### Task to complete
Can you return every entry below word for word, leaving out the pictures?

*** Opening Records provided ***

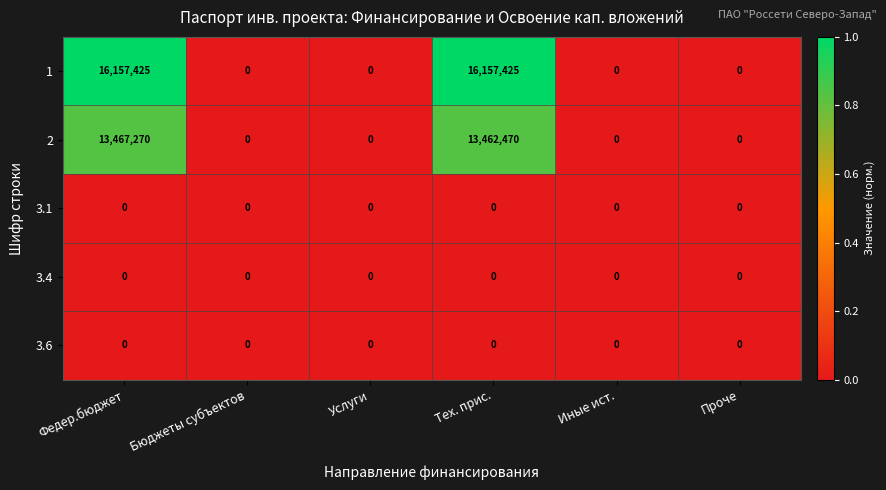

Count the number of categories in the chart.

6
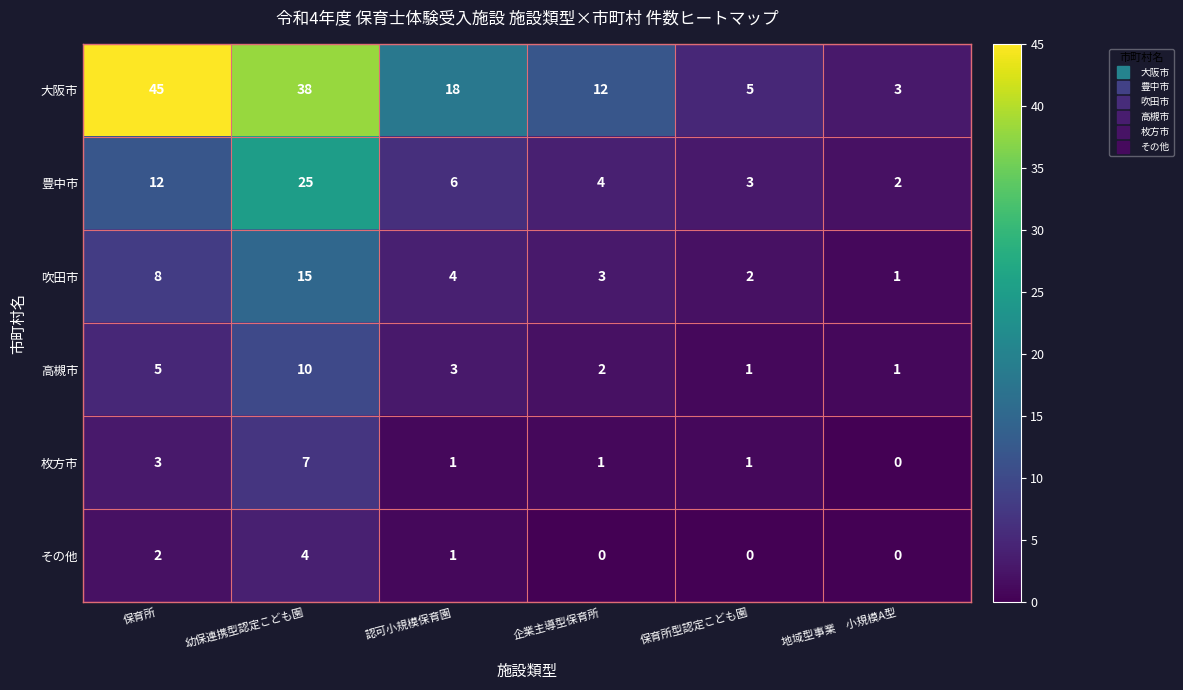

What is the difference between the 大阪市 values at 企業主導型保育所 and 保育所型認定こども園?

7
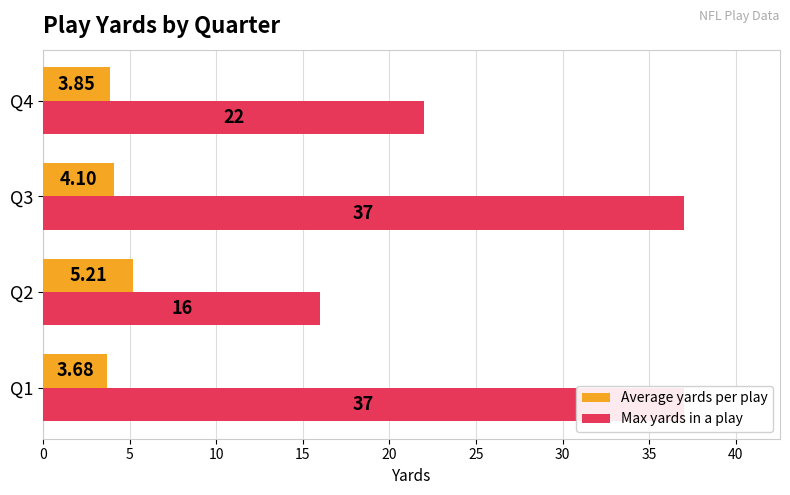

What is the value of the Average yards per play bar at the 3rd from the left?

4.1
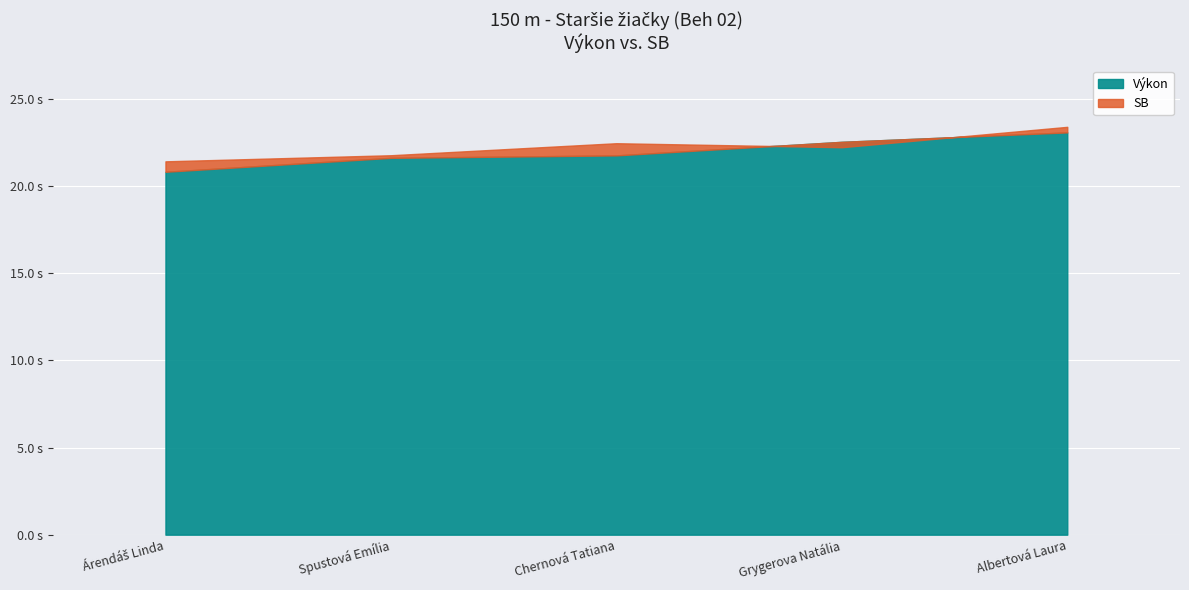

What is the label of the 2nd point from the right?

Grygerova Natália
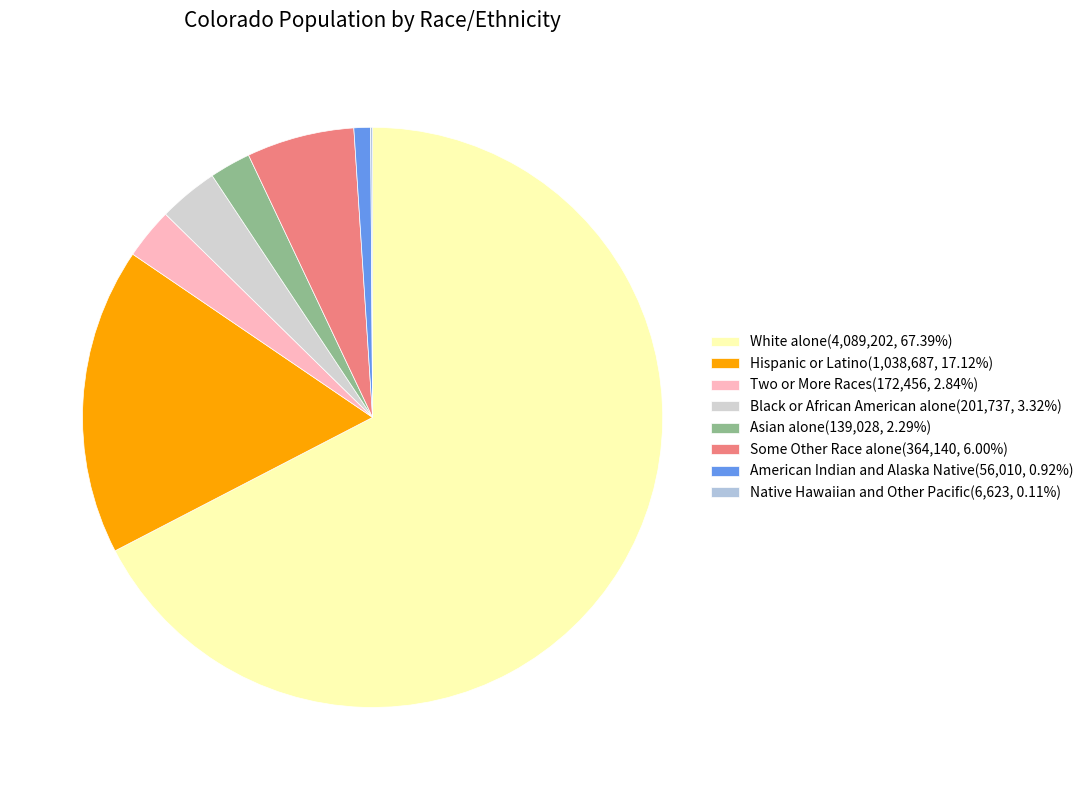

How much of the chart is everything except Two or More Races?

97.2%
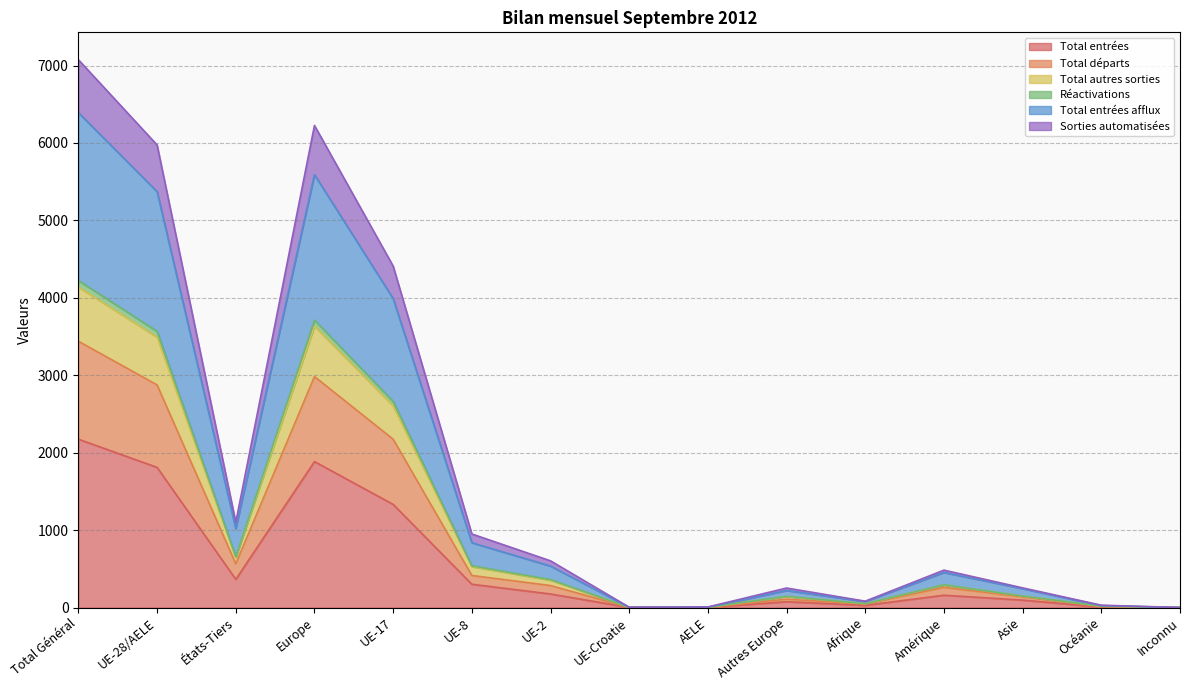

Rank the series at UE-Croatie from highest to lowest value.

Total autres sorties, Total entrées afflux, Réactivations, Sorties automatisées, Total entrées, Total départs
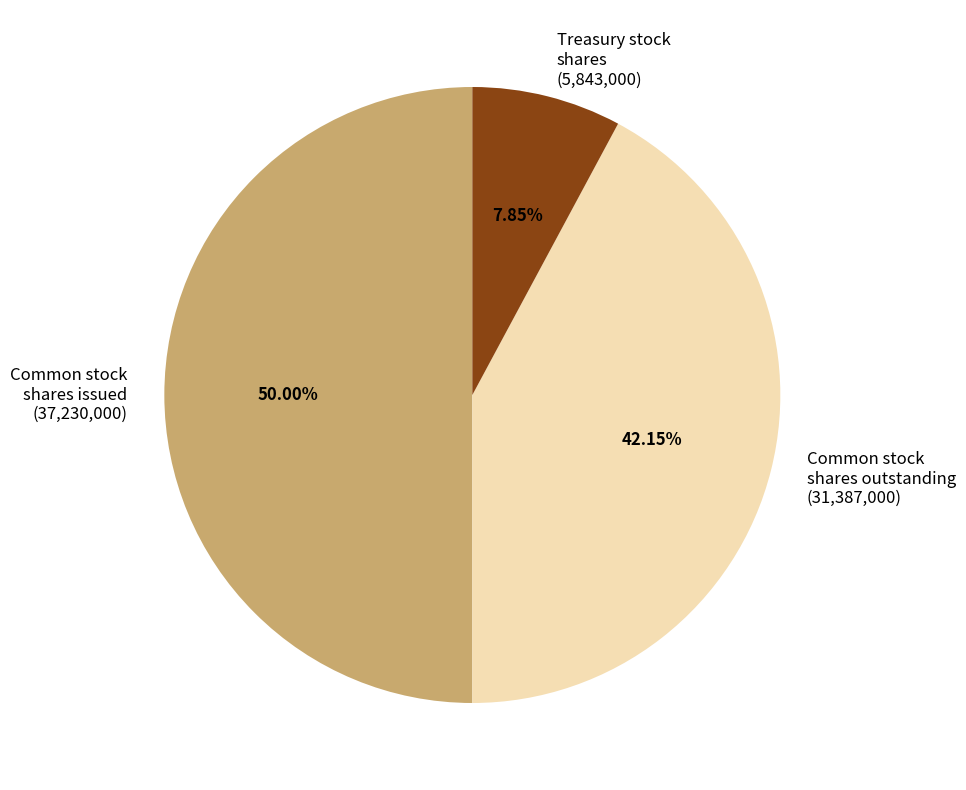

Do Common stock shares issued (37,230,000) and Common stock shares outstanding (31,387,000) together represent more than half of the pie?

Yes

*** Closing Records provided ***

### Completed task
Count the number of categories in the chart.

6

What is the difference between the 大阪市 values at 企業主導型保育所 and 保育所型認定こども園?

7

What is the value of the Average yards per play bar at the 3rd from the left?

4.1

What is the label of the 2nd point from the right?

Grygerova Natália

How much of the chart is everything except Two or More Races?

97.2%

Rank the series at UE-Croatie from highest to lowest value.

Total autres sorties, Total entrées afflux, Réactivations, Sorties automatisées, Total entrées, Total départs

Do Common stock shares issued (37,230,000) and Common stock shares outstanding (31,387,000) together represent more than half of the pie?

Yes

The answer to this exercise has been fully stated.